■ PROBLEM TO SOLVE ■
Lines that contain the string "lagern" are the ones to list; copy all of them from the records.

■ PROVIDED MATERIAL ■
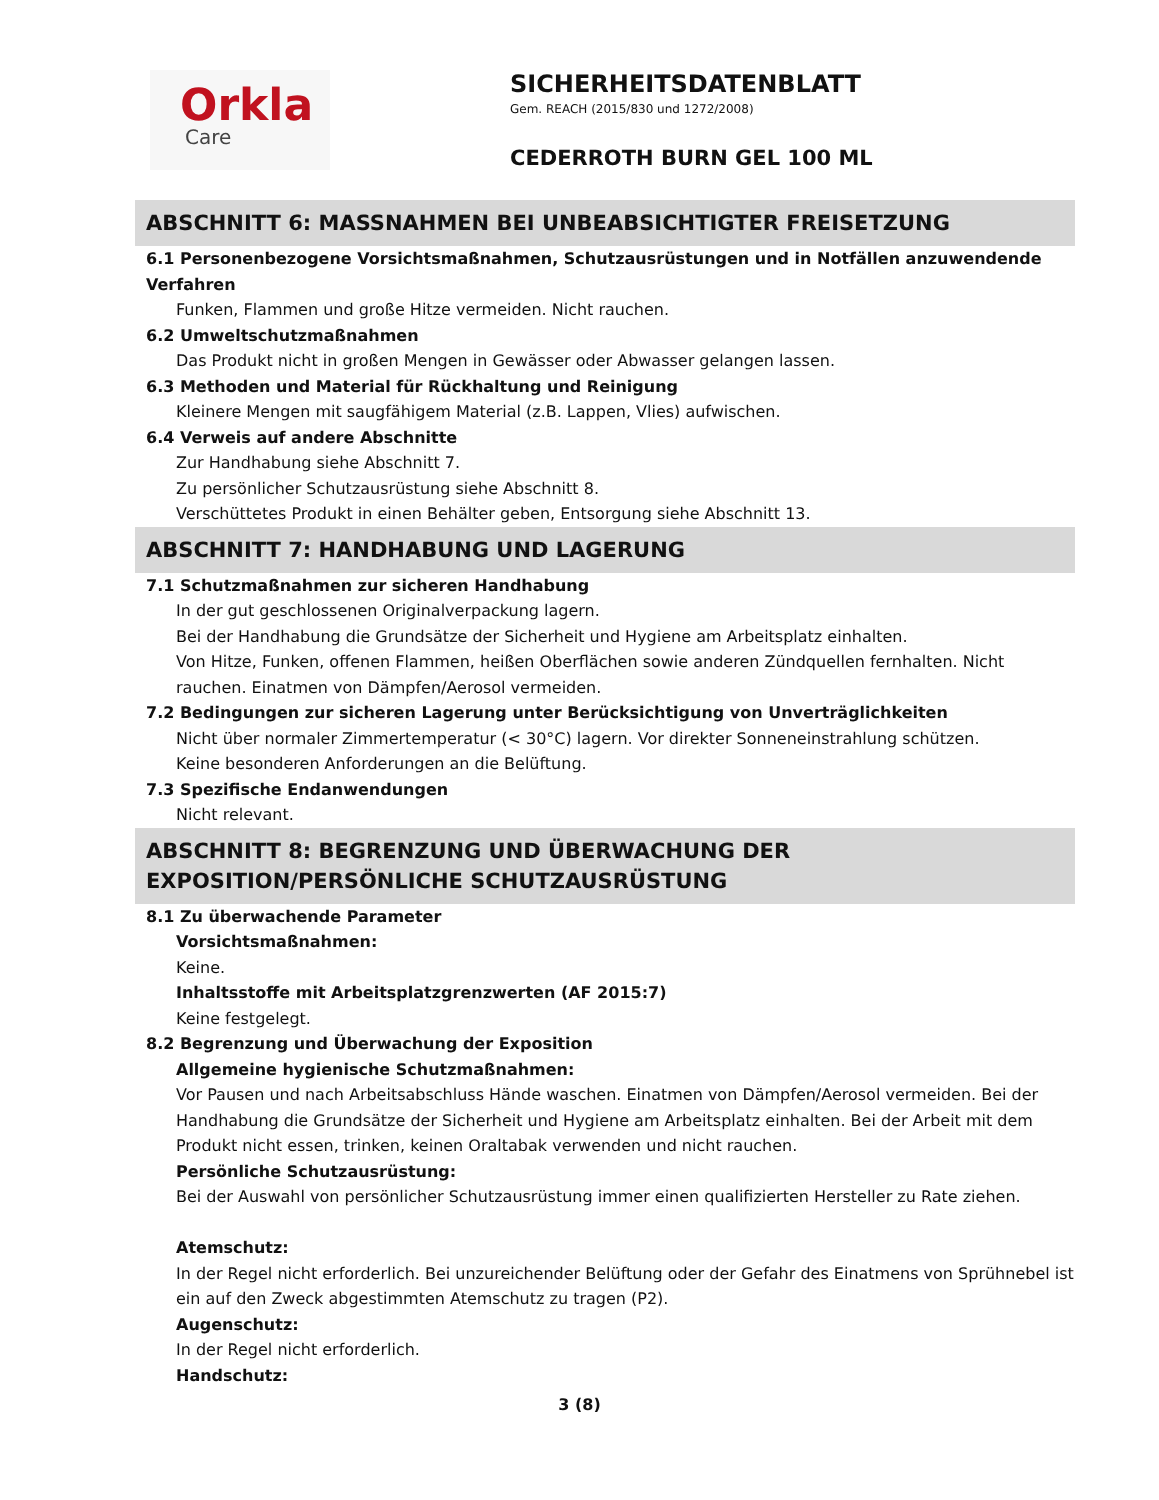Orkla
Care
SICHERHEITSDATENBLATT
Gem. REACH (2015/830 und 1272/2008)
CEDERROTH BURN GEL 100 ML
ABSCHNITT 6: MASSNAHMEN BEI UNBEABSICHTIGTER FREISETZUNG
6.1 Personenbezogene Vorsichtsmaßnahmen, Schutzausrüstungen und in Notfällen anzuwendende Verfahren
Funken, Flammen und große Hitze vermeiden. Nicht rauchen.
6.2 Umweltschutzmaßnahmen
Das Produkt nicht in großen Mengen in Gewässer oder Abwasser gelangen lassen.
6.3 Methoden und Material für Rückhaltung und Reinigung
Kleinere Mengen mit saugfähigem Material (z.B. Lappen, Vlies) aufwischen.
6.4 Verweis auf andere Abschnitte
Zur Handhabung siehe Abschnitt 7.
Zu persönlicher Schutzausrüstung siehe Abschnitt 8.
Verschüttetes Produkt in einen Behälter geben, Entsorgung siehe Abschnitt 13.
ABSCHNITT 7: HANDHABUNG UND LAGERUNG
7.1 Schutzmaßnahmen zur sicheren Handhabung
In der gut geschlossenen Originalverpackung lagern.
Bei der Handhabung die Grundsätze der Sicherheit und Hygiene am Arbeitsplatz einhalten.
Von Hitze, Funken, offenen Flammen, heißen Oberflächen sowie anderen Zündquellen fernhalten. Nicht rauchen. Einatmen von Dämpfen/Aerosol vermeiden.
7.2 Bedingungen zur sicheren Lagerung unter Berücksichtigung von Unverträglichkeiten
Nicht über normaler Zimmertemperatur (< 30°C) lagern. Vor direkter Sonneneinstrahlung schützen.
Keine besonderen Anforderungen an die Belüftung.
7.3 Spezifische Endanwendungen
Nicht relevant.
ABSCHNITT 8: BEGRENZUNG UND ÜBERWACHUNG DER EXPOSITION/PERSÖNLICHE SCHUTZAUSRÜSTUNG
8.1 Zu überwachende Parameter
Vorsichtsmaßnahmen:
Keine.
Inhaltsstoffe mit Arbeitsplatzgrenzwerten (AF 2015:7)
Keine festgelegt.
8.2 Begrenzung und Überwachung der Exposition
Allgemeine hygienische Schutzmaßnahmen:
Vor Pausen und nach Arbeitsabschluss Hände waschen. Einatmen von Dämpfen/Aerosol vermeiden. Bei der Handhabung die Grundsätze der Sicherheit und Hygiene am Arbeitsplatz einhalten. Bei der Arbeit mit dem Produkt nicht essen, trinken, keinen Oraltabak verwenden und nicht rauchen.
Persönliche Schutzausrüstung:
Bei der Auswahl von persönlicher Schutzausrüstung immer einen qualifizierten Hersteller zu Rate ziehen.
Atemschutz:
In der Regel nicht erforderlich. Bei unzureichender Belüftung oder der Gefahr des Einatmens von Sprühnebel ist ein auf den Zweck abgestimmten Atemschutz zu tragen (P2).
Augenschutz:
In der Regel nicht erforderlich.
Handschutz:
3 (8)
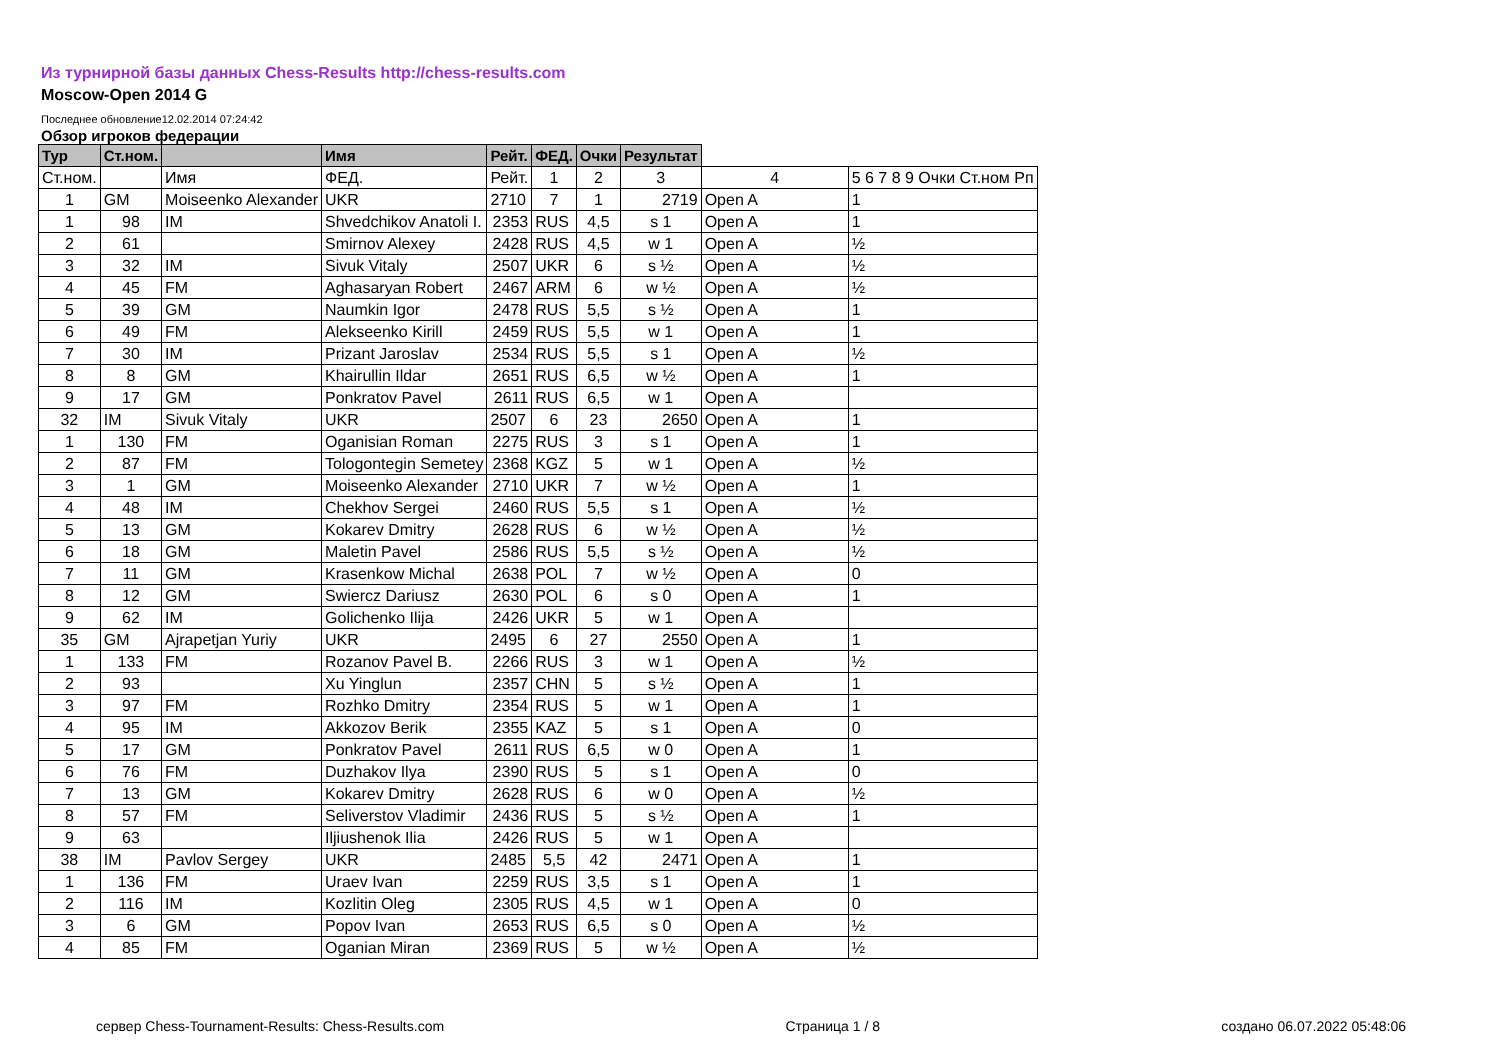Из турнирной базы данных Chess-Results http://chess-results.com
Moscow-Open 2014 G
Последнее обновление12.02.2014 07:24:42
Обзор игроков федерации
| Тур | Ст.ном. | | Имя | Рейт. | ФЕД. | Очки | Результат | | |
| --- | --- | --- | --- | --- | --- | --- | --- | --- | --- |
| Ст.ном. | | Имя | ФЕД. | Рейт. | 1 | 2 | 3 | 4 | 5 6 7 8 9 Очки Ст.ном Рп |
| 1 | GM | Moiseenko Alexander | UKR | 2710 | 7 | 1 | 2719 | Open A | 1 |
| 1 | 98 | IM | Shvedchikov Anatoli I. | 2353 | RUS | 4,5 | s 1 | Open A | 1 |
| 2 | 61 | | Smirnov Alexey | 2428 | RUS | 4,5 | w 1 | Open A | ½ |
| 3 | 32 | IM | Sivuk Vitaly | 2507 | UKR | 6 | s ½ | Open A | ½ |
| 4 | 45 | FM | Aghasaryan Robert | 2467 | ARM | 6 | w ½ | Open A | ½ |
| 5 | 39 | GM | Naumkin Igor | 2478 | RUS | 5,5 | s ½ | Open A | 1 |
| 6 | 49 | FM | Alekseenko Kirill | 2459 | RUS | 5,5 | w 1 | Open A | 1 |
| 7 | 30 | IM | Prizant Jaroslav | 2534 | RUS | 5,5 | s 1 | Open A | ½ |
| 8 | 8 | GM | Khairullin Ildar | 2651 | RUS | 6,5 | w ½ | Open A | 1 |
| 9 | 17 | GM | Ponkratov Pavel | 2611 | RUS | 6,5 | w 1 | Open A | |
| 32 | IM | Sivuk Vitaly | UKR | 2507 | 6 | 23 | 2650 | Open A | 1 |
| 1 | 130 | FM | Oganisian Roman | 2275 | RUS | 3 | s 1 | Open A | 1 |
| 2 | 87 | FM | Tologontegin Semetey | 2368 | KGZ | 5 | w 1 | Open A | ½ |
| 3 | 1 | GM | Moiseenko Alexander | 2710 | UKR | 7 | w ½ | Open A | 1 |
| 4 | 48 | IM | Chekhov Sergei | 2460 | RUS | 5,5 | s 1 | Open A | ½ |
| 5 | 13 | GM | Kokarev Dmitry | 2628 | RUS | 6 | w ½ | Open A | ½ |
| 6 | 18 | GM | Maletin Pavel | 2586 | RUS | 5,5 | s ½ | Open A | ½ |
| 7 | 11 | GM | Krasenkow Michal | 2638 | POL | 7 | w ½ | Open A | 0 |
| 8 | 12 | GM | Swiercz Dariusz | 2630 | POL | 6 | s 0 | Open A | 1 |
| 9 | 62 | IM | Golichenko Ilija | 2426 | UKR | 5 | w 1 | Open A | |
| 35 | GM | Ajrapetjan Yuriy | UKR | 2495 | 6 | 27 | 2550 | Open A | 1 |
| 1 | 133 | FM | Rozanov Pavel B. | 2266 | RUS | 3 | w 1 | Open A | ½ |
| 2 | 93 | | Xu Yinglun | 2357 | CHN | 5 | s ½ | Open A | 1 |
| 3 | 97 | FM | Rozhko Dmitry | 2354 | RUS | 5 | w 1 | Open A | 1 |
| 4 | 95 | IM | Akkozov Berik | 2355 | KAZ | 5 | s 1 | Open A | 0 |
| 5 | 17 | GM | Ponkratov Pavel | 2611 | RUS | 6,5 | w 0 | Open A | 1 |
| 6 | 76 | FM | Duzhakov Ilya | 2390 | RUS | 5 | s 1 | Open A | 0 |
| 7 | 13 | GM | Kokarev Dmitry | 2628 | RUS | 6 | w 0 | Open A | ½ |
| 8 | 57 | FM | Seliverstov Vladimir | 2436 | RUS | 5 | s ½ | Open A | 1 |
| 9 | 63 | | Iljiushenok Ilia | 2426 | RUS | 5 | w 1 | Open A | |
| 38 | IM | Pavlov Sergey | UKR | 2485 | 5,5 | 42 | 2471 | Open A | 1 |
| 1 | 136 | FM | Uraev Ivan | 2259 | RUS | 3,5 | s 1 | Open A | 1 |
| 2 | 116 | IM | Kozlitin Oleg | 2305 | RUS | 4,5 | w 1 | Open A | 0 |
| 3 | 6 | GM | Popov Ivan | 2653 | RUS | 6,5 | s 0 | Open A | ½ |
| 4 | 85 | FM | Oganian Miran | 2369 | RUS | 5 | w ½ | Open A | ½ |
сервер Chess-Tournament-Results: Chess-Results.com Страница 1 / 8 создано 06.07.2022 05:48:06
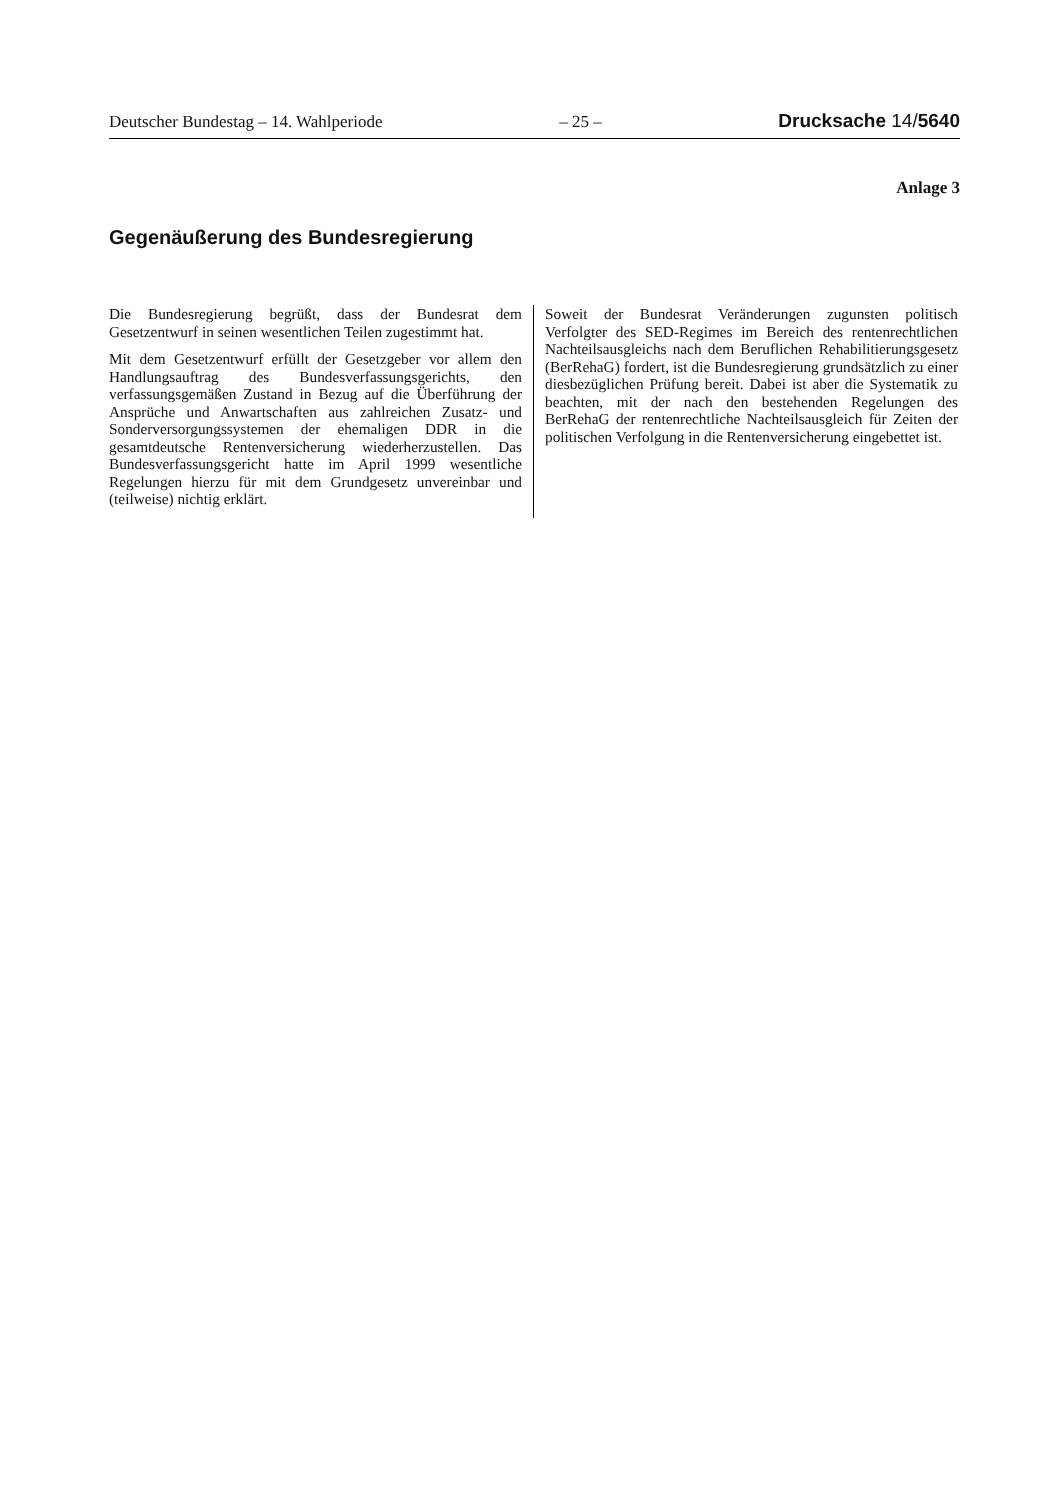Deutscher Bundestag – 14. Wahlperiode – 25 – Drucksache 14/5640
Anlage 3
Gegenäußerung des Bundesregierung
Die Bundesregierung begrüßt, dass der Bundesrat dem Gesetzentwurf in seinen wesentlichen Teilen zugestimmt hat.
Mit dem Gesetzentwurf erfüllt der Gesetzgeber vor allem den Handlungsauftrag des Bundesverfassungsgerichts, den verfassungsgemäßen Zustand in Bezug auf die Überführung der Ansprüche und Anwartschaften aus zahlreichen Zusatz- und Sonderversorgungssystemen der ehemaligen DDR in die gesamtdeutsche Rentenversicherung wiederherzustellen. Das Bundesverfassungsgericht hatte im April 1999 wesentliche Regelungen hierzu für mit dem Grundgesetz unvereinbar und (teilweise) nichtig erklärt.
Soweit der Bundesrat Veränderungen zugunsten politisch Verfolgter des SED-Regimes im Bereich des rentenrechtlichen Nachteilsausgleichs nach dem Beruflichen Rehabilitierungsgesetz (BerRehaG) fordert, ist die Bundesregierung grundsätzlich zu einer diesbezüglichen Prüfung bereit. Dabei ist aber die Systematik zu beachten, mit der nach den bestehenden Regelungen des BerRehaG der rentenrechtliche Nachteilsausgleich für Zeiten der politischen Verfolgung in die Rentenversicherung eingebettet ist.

■ EXERCISE ANSWER ■
In der gut geschlossenen Originalverpackung lagern.
Nicht über normaler Zimmertemperatur (< 30°C) lagern. Vor direkter Sonneneinstrahlung schützen.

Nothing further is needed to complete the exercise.